» Task goal
Copy the entries out again in full.

● ● ● ● ●

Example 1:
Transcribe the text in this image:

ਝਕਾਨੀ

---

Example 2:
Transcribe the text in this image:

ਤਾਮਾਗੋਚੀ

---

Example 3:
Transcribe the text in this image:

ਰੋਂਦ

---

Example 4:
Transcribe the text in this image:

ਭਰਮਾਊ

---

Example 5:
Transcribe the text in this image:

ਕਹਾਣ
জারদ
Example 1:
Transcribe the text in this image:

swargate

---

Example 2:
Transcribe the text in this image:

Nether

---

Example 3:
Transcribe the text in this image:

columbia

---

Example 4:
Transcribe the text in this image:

● ● ● ● ●

» Solution
Example 1:
Transcribe the text in this image:

ਝਕਾਨੀ

---

Example 2:
Transcribe the text in this image:

ਤਾਮਾਗੋਚੀ

---

Example 3:
Transcribe the text in this image:

ਰੋਂਦ

---

Example 4:
Transcribe the text in this image:

ਭਰਮਾਊ

---

Example 5:
Transcribe the text in this image:

ਕਹਾਣ
জারদ
Example 1:
Transcribe the text in this image:

swargate

---

Example 2:
Transcribe the text in this image:

Nether

---

Example 3:
Transcribe the text in this image:

columbia

---

Example 4:
Transcribe the text in this image:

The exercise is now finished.